_Working data:_
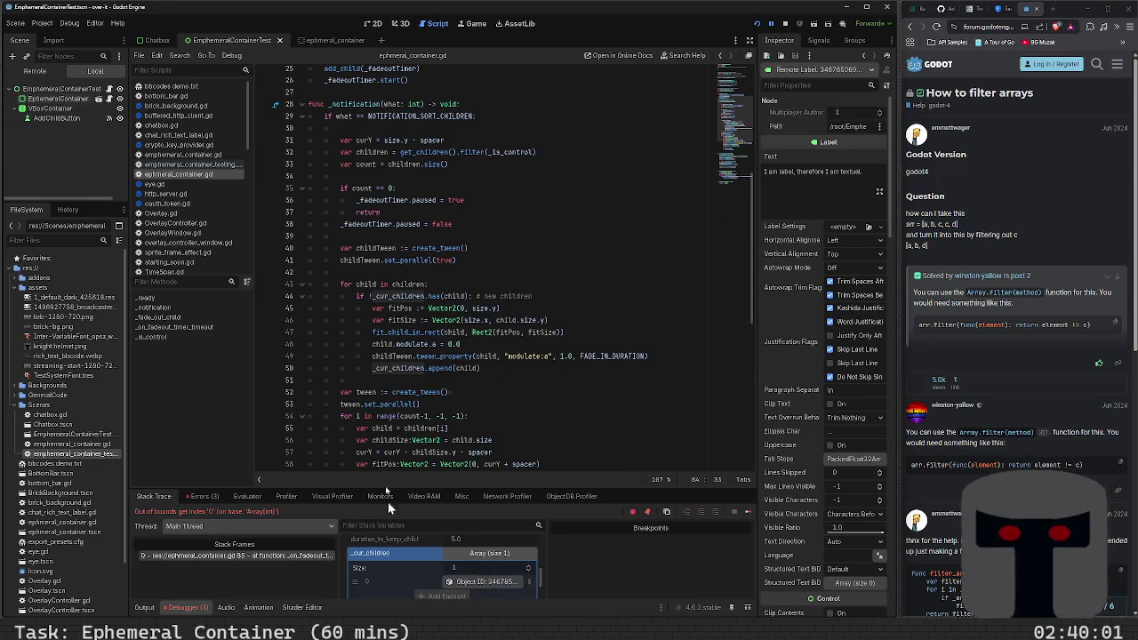
pyautogui.click(473, 382)
pyautogui.click(515, 371)
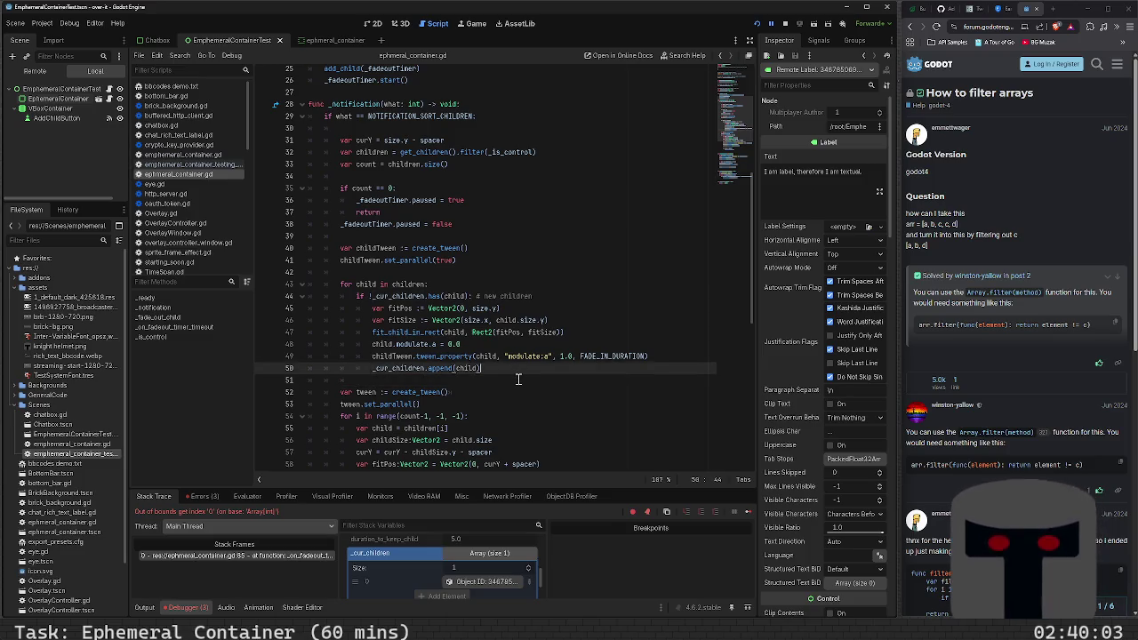
# - Add a new line 51 setting _cur_children_added_time to Time.get_ticks_usec()
pyautogui.press('Return')
pyautogui.write('ur')
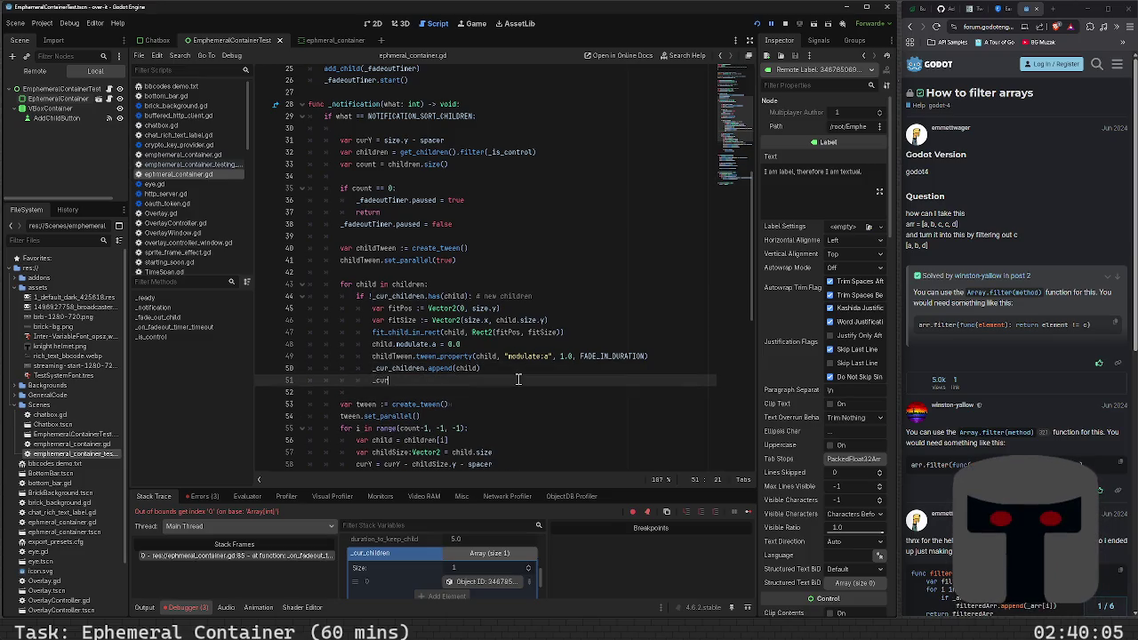
pyautogui.press('Down')
pyautogui.press('Return')
pyautogui.write('= Time.get_u')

_Assigned task:_
The answer consists of the lines from the one holding "pyautogui.click(515, 371)" to the end of the records, inclusive, restated exactly and without pictures.

_Response to this exercise:_
pyautogui.click(515, 371)
# - Add a new line 51 setting _cur_children_added_time to Time.get_ticks_usec()
pyautogui.press('Return')
pyautogui.write('ur')
pyautogui.press('Down')
pyautogui.press('Return')
pyautogui.write('= Time.get_u')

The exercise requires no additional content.